North of llo Rhoen Terbrogaen
- You feel that your kind of people aren't being listened to enough in Castreleon.
- You wouldn't expect both inflation and unemployment to be very high (say, over 15%) at the same time.
- You care VERY much about what family someone comes from. The further south they come from the more important the difference, including south of the Sefren (and vice versa).
- The normal thing, when a couple dies, is for their estate to be divided equally between their children.
- The church used to be powerful, most of the Lords Spiritual disestablished their seats in the House of Lords in 1920 which effectively halved the size of that chamber. The Abbot-Patriarch sure looks sparkly in full regalia on state occasions - sort of makes God an optional extra.
- Taxis are generally operated by SNORists who entertain you with their quirky views on immigration and penal policy. They do know the city, though.
- You think that the Welfare State is a necessary part of a civilized society.
- You'd be hard pressed to name the leaders of all the nations of Europe. The capitals you could probably find on a map.

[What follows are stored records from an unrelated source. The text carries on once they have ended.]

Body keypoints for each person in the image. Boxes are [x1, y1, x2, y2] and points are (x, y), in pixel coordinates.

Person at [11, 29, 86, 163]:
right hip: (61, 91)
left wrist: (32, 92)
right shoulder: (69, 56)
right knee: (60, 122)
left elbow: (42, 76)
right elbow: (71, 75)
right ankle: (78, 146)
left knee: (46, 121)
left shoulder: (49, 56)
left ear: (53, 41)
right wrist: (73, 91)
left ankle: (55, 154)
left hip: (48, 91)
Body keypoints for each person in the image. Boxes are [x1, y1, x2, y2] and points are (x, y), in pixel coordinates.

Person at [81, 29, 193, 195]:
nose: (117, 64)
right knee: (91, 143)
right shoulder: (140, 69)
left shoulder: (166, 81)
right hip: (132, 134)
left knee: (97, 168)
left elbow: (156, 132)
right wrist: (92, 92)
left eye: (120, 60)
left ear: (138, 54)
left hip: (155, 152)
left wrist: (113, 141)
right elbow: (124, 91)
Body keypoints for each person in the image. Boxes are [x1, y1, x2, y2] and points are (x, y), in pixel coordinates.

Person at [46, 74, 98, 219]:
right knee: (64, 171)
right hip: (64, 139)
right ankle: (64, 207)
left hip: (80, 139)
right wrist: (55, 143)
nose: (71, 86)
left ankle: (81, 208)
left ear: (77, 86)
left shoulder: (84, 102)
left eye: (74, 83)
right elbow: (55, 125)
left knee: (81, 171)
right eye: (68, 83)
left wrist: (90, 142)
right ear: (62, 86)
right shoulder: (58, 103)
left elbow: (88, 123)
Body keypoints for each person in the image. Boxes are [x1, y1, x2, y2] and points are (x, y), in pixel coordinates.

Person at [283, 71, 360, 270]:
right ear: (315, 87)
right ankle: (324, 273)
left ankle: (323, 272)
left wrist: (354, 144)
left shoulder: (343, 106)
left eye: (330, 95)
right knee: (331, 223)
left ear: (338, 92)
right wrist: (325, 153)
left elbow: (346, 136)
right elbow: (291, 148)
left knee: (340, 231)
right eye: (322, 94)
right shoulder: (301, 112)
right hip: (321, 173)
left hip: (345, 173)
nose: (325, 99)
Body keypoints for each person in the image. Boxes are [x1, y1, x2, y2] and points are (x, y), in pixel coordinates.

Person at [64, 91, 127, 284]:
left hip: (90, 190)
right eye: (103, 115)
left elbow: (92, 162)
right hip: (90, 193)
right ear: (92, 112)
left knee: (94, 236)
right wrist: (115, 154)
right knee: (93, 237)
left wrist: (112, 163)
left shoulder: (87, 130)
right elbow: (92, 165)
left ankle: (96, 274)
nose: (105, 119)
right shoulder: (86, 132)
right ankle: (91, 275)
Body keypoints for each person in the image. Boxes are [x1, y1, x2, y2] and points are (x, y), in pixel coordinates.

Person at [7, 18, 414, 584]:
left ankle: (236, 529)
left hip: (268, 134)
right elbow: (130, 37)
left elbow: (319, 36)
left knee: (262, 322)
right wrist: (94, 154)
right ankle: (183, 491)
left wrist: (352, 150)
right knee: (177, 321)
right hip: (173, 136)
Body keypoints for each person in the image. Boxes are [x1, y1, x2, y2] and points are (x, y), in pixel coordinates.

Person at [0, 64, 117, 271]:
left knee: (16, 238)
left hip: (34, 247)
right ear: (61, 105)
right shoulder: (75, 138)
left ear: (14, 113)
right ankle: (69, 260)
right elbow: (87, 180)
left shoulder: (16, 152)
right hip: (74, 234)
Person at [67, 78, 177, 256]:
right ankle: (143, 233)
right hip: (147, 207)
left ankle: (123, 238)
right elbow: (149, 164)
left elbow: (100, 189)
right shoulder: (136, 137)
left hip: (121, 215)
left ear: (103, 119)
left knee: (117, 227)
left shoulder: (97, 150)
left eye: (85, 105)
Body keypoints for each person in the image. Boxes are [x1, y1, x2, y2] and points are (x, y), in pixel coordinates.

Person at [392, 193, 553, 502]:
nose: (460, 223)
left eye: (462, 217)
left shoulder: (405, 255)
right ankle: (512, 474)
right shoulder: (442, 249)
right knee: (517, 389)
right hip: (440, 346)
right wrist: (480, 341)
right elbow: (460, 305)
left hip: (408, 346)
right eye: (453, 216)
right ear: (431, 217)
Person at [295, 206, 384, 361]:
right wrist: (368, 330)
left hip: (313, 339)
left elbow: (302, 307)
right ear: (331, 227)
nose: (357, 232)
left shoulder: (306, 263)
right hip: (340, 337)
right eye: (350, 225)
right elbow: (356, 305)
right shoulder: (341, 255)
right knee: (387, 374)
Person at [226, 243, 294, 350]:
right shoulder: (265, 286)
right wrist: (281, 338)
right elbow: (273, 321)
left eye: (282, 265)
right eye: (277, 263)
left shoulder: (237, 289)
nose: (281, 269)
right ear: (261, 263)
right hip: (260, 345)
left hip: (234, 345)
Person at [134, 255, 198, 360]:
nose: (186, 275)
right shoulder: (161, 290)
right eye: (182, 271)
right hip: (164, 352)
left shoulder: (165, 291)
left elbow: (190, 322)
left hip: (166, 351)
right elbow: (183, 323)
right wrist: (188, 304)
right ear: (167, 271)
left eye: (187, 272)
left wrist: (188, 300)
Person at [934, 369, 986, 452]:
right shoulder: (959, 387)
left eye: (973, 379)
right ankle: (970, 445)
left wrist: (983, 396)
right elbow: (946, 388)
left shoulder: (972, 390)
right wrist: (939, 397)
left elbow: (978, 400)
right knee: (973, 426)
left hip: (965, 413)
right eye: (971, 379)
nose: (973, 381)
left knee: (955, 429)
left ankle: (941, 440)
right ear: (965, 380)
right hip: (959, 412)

- You think of opera and ballet as rather elite entertainments. It's likely you don't see that many plays, either, unless you're in Castreleon and there's something on you want to see.
- Christmas is in the winter. Unless you're Muslim or Jewish, you spend it with your family, and put up a tree. Presents are given at December 25th.
- There sure are a lot of lawyers (to say nothing of accountants!) Barristers still wear gowns and wigs.